Goal of the exercise: Every line of the material that includes the word "label" is to be shown.

Extracted material:
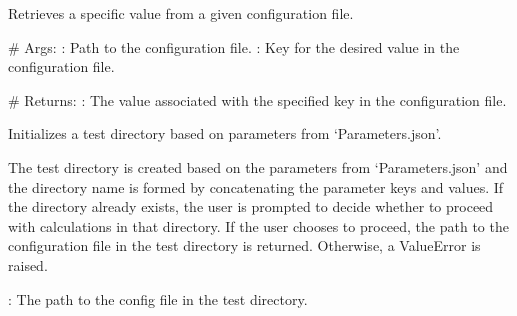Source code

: \documentclass[letterpaper,10pt,english]{sphinxmanual}
\begin{document}
\begin{fulllineitems}
\begin{description}
\end{description}

\begin{fulllineitems}
\label{\detokenize{FileHelper:FileHelper.FileHelper.give_config_value}}
\pysigstartsignatures
{}
\pysigstopsignatures
\sphinxAtStartPar
Retrieves a specific value from a given configuration file.

\sphinxAtStartPar
\# Args:
\sphinxhyphen{} : Path to the configuration file.
\sphinxhyphen{} : Key for the desired value in the configuration file.

\sphinxAtStartPar
\# Returns:
\sphinxhyphen{} : The value associated with the specified key in the configuration file.

\end{fulllineitems}


\begin{fulllineitems}
\label{\detokenize{FileHelper:FileHelper.FileHelper.init_test_directory}}
\pysigstartsignatures
{}
\pysigstopsignatures
\sphinxAtStartPar
Initializes a test directory based on parameters from ‘Parameters.json’.
\begin{description}
\sphinxAtStartPar
The test directory is created based on the parameters from ‘Parameters.json’ and the
directory name is formed by concatenating the parameter keys and values. If the directory
already exists, the user is prompted to decide whether to proceed with calculations in that
directory. If the user chooses to proceed, the path to the configuration file in the test
directory is returned. Otherwise, a ValueError is raised.

\sphinxAtStartPar
{}: The path to the config file in the test directory.

\end{description}

\end{fulllineitems}


\end{fulllineitems}
\end{document}
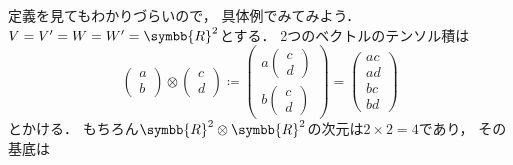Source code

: \documentclass[../sotsu.tex]{subfiles}
\begin{document}
定義を見てもわかりづらいので，
具体例でみてみよう．
$V = V' = W = W' = \symbb{R}^2$とする．
2つのベクトルのテンソル積は
\begin{equation}
    \label{eq:tensor-product-of-2-vector}
    \begin{pmatrix}
        a \\ b
    \end{pmatrix}
    \otimes
    \begin{pmatrix}
        c \\ d
    \end{pmatrix}
    \coloneq
    \begin{pmatrix}
        a 
        \begin{pmatrix}
            c \\ d
        \end{pmatrix}
        \\
        b
        \begin{pmatrix}
            c \\ d
        \end{pmatrix}
    \end{pmatrix}
    =
    \begin{pmatrix}
        ac \\ ad \\ bc \\ bd
    \end{pmatrix}
\end{equation}
とかける．
もちろん$\symbb{R}^2 \otimes \symbb{R}^2$の次元は$2 \times 2 = 4$であり，
その基底は
\end{document}
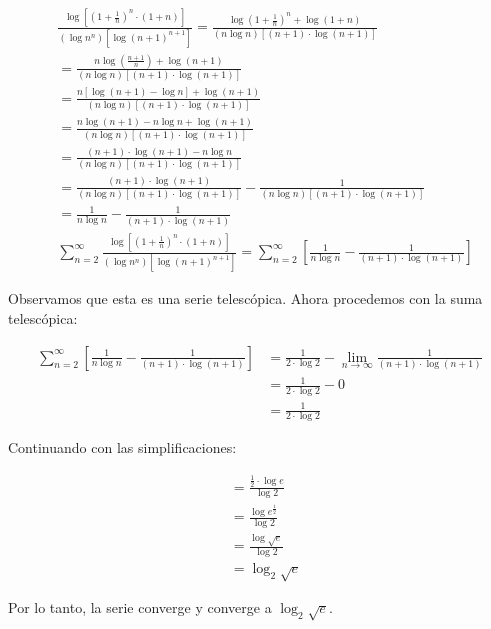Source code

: \documentclass{article}
\begin{document}
    \begin{align*}
    & \frac{\log \left[\left(1+\frac{1}{n}\right)^{n} \cdot(1+n)\right]}{\left(\log n^{n}\right)\left[\log (n+1)^{n+1}\right]} = \frac{\log \left(1+\frac{1}{n}\right)^{n}+\log (1+n)}{(n \log n)[(n+1) \cdot \log (n+1)]} \\
    & =\frac{n \log \left(\frac{n+1}{n}\right)+\log (n+1)}{(n \log n)[(n+1) \cdot \log (n+1)]} \\
    & =\frac{n[\log (n+1)-\log n]+\log (n+1)}{(n \log n)[(n+1) \cdot \log (n+1)]} \\
    & =\frac{n \log (n+1)-n \log n+\log (n+1)}{(n \log n)[(n+1) \cdot \log (n+1)]} \\
    & =\frac{(n+1) \cdot \log (n+1)-n \log n}{(n \log n)[(n+1) \cdot \log (n+1)]} \\
    & =\frac{(n+1) \cdot \log (n+1)}{(n \log n)[(n+1) \cdot \log (n+1)]}-\frac{1}{(n \log n)[(n+1) \cdot \log (n+1)]} \\
    & =\frac{1}{n \log n}-\frac{1}{(n+1) \cdot \log (n+1)} \\
    & \sum_{n=2}^{\infty} \frac{\log \left[\left(1+\frac{1}{n}\right)^{n} \cdot(1+n)\right]}{\left(\log n^{n}\right)\left[\log (n+1)^{n+1}\right]} = \sum_{n=2}^{\infty}\left[\frac{1}{n \log n}-\frac{1}{(n+1) \cdot \log (n+1)}\right]
    \end{align*}

    Observamos que esta es una serie telescópica. Ahora procedemos con la suma telescópica:

    \begin{align*}
    \sum_{n=2}^{\infty}\left[\frac{1}{n \log n}-\frac{1}{(n+1) \cdot \log (n+1)}\right] & =\frac{1}{2 \cdot \log 2}-\lim _{n \rightarrow \infty} \frac{1}{(n+1) \cdot \log (n+1)} \\
    & =\frac{1}{2 \cdot \log 2}-0 \\
    & =\frac{1}{2 \cdot \log 2}
    \end{align*}

    Continuando con las simplificaciones:

    \begin{align*}
    & =\frac{\frac{1}{2} \cdot \log e}{\log 2} \\
    & =\frac{\log e^{\frac{1}{2}}}{\log 2} \\
    & =\frac{\log \sqrt{e}}{\log 2} \\
    & =\log _{2} \sqrt{e}
    \end{align*}

    Por lo tanto, la serie converge y converge a $\log _{2} \sqrt{e}$.
\end{document}

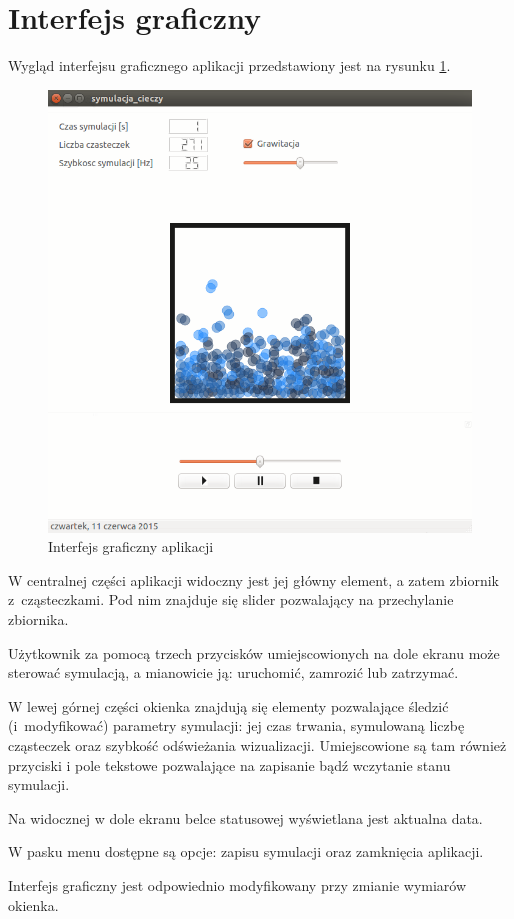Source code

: 
\section{Interfejs graficzny}
Wygląd interfejsu graficznego aplikacji przedstawiony jest na rysunku \ref{fig:gui}.

\begin{figure}
 \begin{center} 
  \includegraphics[width=\textwidth]{./rysunki/gui} 
 \end{center}
 \caption{Interfejs graficzny aplikacji}
 \label{fig:gui} 
\end{figure}

W centralnej części aplikacji widoczny jest jej główny element, a zatem zbiornik z~cząsteczkami. Pod nim znajduje się slider pozwalający na przechylanie zbiornika.

Użytkownik za pomocą trzech przycisków umiejscowionych na dole ekranu może sterować symulacją, a mianowicie ją: uruchomić, zamrozić lub zatrzymać.  

W lewej górnej części okienka znajdują się elementy pozwalające śledzić (i~modyfikować) parametry symulacji: jej czas trwania, symulowaną liczbę cząsteczek oraz szybkość odświeżania wizualizacji. Umiejscowione są tam również przyciski i pole tekstowe pozwalające na zapisanie bądź wczytanie stanu symulacji.

Na widocznej w dole ekranu belce statusowej wyświetlana jest aktualna data.

W pasku menu dostępne są opcje: zapisu symulacji oraz zamknięcia aplikacji.

Interfejs graficzny jest odpowiednio modyfikowany przy zmianie wymiarów okienka.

Output for this exercise:
\label{\detokenize{FileHelper:FileHelper.FileHelper.give_config_value}}
\label{\detokenize{FileHelper:FileHelper.FileHelper.init_test_directory}}
    \label{eq:tensor-product-of-2-vector}
 \label{fig:gui} 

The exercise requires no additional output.